In the parser, I have:
public List<Item> GetItems(InputStream stream) {
try {
DocumentBuilderFactory dbf = DocumentBuilderFactory.newInstance();
DocumentBuilder db = dbf.newDocumentBuilder();
Document doc = db.parse(stream);
doc.getDocumentElement().normalize();
NodeList nodeLst = doc.getElementsByTagName("item");
List<Item> items = new ArrayList<Item>();
Item currentItem = new Item();
Node node = nodeLst.item(0);
if (node.getNodeType() == Node.ELEMENT_NODE) {
Element item = (Element) node;
if(node.getChildNodes().getLength()==0){
return null;
}
NodeList title = item.getElementsByTagName("title");
Element titleElmnt = (Element) title.item(0);
if (null != titleElmnt)
currentItem.setTitle(titleElmnt.getChildNodes().item(0).getNodeValue());
....
Using the debugger, I can see that titleElmnt.getChildNodes().item(0).getNodeValue() is "stratgie" (without the é).
Thank you for your help.
I strongly suspect that either you're parsing it incorrectly or (rather more likely) it's just not being displayed properly. You haven't really told us anything about the code or how you're using the result, which makes it hard to give very concrete advice.

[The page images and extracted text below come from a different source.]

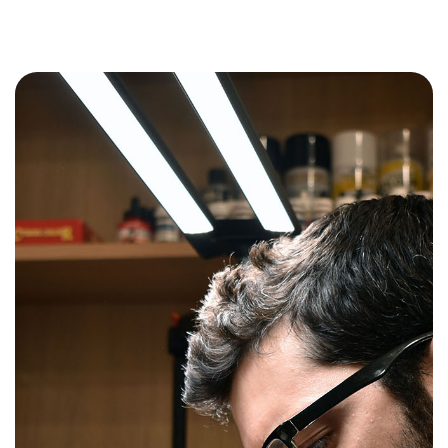
Vous pouvez peindre toute la journée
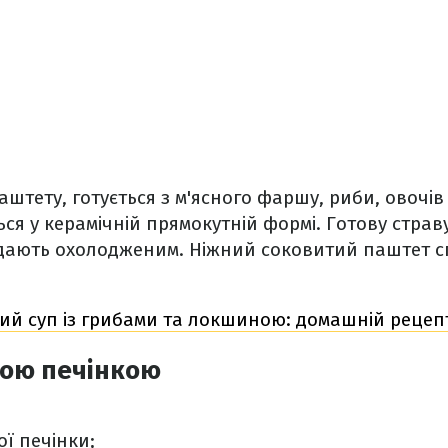
паштету, готується з м'ясного фаршу, риби, овочі
ься у керамічній прямокутній формі. Готову страв
дають охолодженим. Ніжний соковитий паштет сп
ий суп із грибами та локшиною: домашній рецеп
чою печінкою
ої печінки;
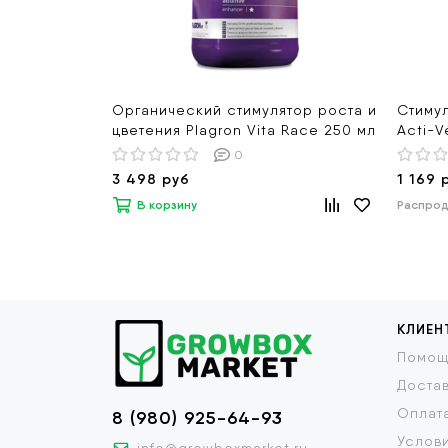
Органический стимулятор роста и
Стиму
цветения Plagron Vita Race 250 мл
Acti-V
0
3 498 руб
1 169 
В корзину
Распро
КЛИЕН
Помощ
Доста
Оплат
8 (980) 925-64-93
Услови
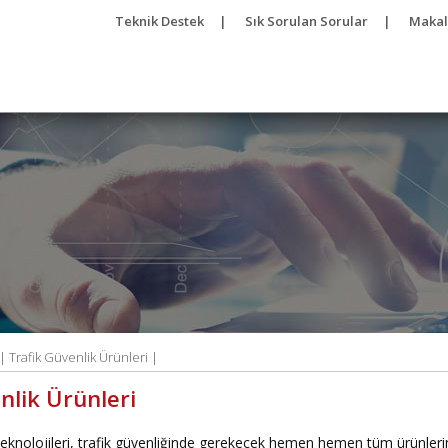
Teknik Destek
|
Sık Sorulan Sorular
|
Makal
 |
Trafik Güvenlik Ürünleri |
nlik Ürünleri
knolojileri, trafik güvenliğinde gerekecek hemen hemen tüm ürünlerin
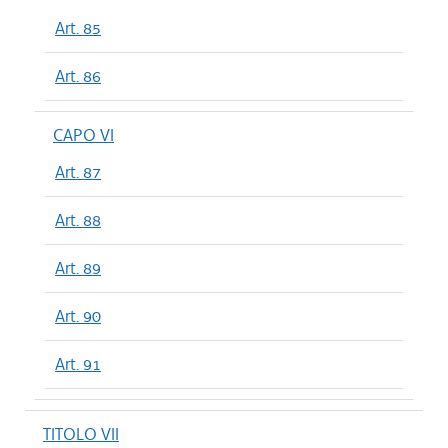
Art. 85
Art. 86
CAPO VI
Art. 87
Art. 88
Art. 89
Art. 90
Art. 91
TITOLO VII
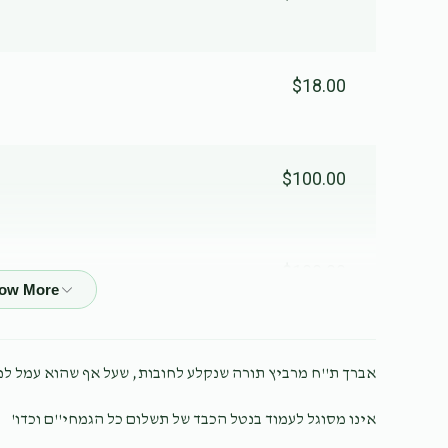
$18.00
$100.00
$100.00
$10.00
אברך ת''ח מרביץ תורה שנקלע לחובות, שעל אף שהוא עמל ל,
אינו מסוגל לעמוד בנטל הכבד של תשלום כל הגמחי''ם וכדו'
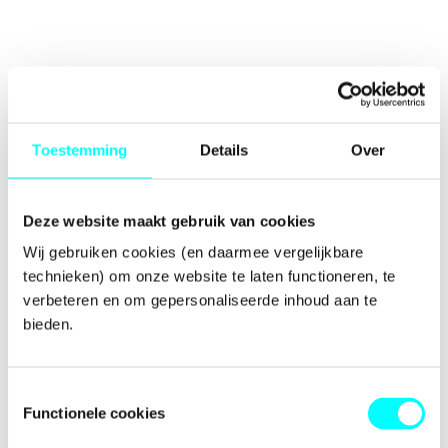
Toestemming
Details
Over
Deze website maakt gebruik van cookies
Wij gebruiken cookies (en daarmee vergelijkbare 
technieken) om onze website te laten functioneren, te 
verbeteren en om gepersonaliseerde inhoud aan te 
bieden.
Toestemmingsselectie
Functionele cookies
Application error: a
client
-side exception has occurred while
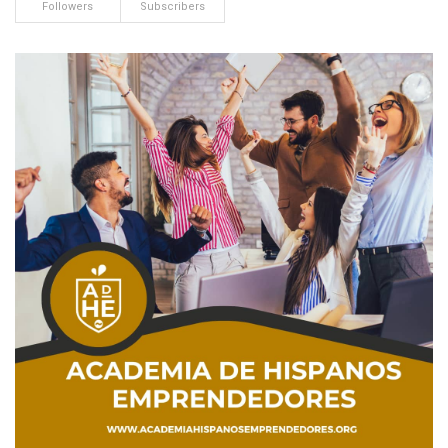
Followers
Subscribers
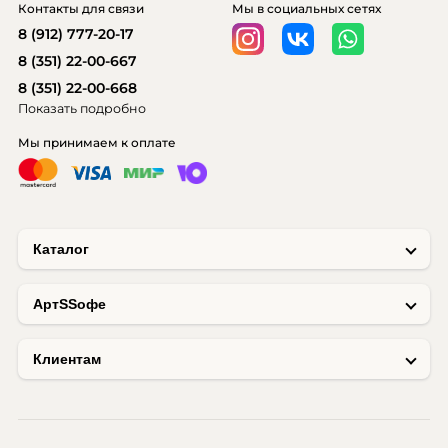
Контакты для связи
Мы в социальных сетях
8 (912) 777-20-17
8 (351) 22-00-667
8 (351) 22-00-668
Показать подробно
Мы принимаем к оплате
Каталог
AртSSофе
Клиентам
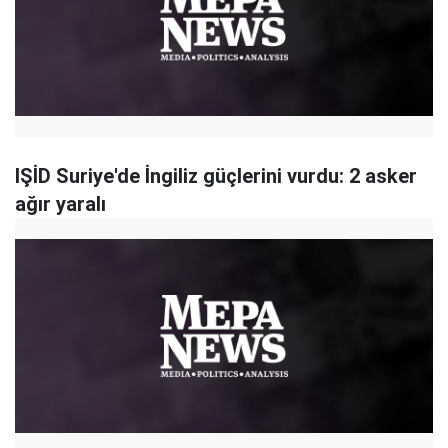
IŞİD Suriye'de İngiliz güçlerini vurdu: 2 asker
ağır yaralı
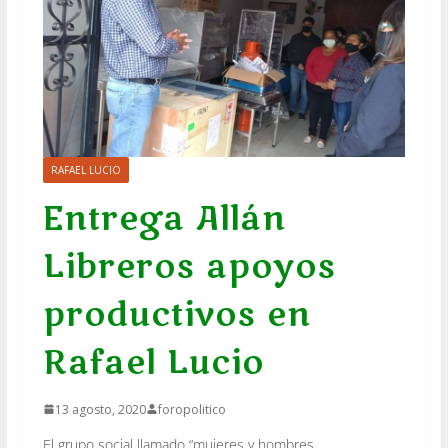
RAFAEL LUCIO
Entrega Allán
Libreros apoyos
productivos en
Rafael Lucio
13 agosto, 2020
foropolitico
El grupo social llamado “mujeres y hombres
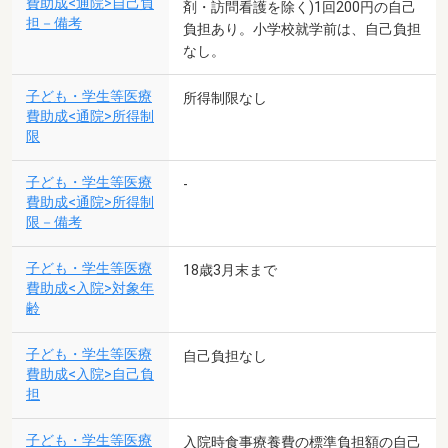
費助成<通院>自己負
剤・訪問看護を除く)1回200円の自己
担－備考
負担あり。小学校就学前は、自己負担
なし。
子ども・学生等医療
所得制限なし
費助成<通院>所得制
限
子ども・学生等医療
-
費助成<通院>所得制
限－備考
子ども・学生等医療
18歳3月末まで
費助成<入院>対象年
齢
子ども・学生等医療
自己負担なし
費助成<入院>自己負
担
子ども・学生等医療
入院時食事療養費の標準負担額の自己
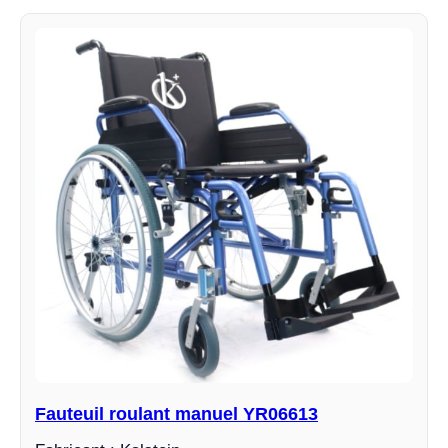
Fauteuil roulant manuel YR06613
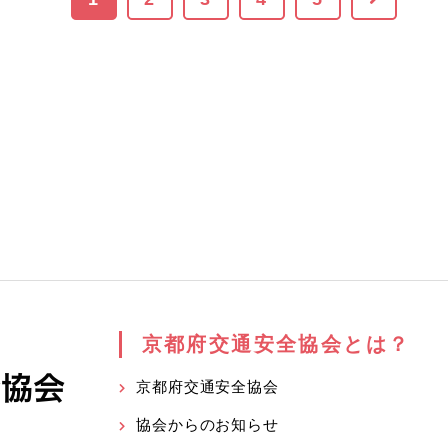
京都府交通安全協会とは？
京都府交通安全協会
協会からのお知らせ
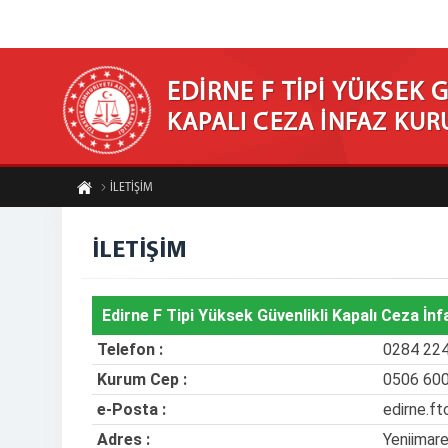
EDİRNE F TİPİ YÜKSEK 
KAPALI CEZA İNFAZ KU
İLETİŞİM
İLETİŞİM
Edirne F Tipi Yüksek Güvenlikli Kapalı Ceza İn
Telefon :
0284 224
Kurum Cep :
0506 600
e-Posta :
edirne.ft
Adres :
Yeniimare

As ever with encoding issues, the first thing to do is work out exactly where data is getting lost. Lots of logging tends to be the way forward: create a small test case that demonstrates the problem (as small as you can get away with) and log everything about the data. Don't just try to log it as raw text: log the Unicode value of each character. That way your log will have all the information even if there are problems with the font or encoding you use to view the log.
The answer was here: http://www.yagudaev.com/programming/java/7-jsp-escaping-html
You can either use utf-8 and have the 'é' char in your document instead of é, or you need to have a parser that understand this entity which exists in HTML and XHTML and maybe other XML dialects but not in pure XML : in pure XML there's "only" ", <, > and maybe ' I don't remember.
Maybe you can need to specify those special-char entities in your DTD or XML Schema (I don't know which one you use) and tell your parser about it.